Instructions to follow
Transcribe part of the passage on ERCOT's planned outage rule, starting at the words "As it currently" and ending after the words "to preserve reliability.".

Document segment
━━━━━━━━━━

Since its Winter Storm Uri debacle, ERCOT has proposed a new market rule requiring generators to report all forced outages. In November, ERCOT staff went a step further, proposing a nodal protocol revision (NPRR1108) that would give ERCOT the authority to approve or deny all planned resource outage requests. ERCOT staff on April 26 won crucial approval from its Board of Directors for the measure, though stakeholders, which comprise ERCOT’s Technical Advisory Committee (TAC) had unanimously supported changes. The measure will now be considered by the Public Utilities Commission of Texas (PUCT).
As it currently stands, ERCOT staff reviews and approves only generation outage requests made 45 days or less in advance of the start of a planned outage, while requests made more than 45 days in advance are typically automatically “accepted.” The NPRR would change that so planned outage requests would be approved on a first-come, first-served basis if aggregate planned outages fall below a daily maximum megawatt limit for each day. ERCOT staff has argued the measure is “urgent,” given recent regulatory mandates, and because it would mitigate the number of AANs that ERCOT may require to preserve reliability.

━━━━━━━━━━

Records supplied
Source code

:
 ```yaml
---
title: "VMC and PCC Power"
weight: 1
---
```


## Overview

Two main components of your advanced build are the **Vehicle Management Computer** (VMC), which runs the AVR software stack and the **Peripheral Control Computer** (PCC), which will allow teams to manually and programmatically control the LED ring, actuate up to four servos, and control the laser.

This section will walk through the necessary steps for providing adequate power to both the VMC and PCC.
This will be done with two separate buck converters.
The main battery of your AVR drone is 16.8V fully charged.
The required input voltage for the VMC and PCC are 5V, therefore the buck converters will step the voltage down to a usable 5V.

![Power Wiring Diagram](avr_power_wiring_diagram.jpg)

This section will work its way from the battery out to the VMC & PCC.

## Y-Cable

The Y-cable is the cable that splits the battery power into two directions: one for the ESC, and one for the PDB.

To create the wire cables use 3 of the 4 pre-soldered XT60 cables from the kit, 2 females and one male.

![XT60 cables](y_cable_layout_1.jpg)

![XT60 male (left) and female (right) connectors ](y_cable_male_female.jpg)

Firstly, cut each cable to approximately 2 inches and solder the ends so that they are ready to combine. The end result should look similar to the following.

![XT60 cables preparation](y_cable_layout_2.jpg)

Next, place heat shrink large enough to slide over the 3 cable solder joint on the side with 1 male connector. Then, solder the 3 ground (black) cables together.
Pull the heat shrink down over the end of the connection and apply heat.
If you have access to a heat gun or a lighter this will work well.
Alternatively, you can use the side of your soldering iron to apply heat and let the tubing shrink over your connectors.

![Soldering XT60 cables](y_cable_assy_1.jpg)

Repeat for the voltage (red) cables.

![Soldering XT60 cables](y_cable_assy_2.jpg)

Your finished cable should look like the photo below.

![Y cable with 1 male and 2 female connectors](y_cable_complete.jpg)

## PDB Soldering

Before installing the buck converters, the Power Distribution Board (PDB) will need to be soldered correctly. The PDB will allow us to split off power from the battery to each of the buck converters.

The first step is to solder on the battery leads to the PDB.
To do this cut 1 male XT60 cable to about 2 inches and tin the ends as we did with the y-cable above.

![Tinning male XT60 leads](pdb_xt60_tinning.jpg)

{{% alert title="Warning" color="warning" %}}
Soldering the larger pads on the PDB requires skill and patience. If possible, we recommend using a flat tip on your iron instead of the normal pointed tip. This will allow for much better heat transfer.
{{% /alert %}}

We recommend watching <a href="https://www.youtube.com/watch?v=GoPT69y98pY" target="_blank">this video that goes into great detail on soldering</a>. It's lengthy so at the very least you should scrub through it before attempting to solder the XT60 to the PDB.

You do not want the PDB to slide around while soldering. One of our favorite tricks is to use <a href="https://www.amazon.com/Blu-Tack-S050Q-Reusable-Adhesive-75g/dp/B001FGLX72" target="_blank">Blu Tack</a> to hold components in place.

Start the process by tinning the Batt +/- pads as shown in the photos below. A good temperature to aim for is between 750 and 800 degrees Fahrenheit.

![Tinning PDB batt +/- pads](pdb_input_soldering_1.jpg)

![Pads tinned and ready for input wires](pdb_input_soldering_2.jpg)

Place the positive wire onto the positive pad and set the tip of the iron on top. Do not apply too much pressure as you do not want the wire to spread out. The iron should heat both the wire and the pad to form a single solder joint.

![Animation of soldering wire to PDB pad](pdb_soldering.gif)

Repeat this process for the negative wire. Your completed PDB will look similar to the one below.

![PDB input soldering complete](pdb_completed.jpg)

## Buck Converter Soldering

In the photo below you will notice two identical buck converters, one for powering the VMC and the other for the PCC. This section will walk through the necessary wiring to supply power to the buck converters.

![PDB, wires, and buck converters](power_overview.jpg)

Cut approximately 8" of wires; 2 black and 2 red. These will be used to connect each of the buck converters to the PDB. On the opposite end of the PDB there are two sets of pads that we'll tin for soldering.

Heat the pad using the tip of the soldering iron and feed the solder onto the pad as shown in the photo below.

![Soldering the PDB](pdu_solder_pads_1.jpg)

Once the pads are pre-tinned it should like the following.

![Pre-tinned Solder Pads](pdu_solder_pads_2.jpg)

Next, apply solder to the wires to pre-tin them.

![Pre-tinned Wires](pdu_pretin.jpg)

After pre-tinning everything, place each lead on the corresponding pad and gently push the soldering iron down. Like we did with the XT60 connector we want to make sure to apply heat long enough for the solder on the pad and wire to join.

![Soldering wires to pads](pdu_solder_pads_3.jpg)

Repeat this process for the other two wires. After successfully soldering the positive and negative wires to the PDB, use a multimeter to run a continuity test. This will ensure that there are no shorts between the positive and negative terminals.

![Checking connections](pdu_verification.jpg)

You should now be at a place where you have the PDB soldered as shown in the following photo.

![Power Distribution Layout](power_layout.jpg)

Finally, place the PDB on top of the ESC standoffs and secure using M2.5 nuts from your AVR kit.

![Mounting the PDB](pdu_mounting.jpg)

━━━━━━━━━━

Answer section
As it currently stands, ERCOT staff reviews and approves only generation outage requests made 45 days or less in advance of the start of a planned outage, while requests made more than 45 days in advance are typically automatically “accepted.” The NPRR would change that so planned outage requests would be approved on a first-come, first-served basis if aggregate planned outages fall below a daily maximum megawatt limit for each day. ERCOT staff has argued the measure is “urgent,” given recent regulatory mandates, and because it would mitigate the number of AANs that ERCOT may require to preserve reliability.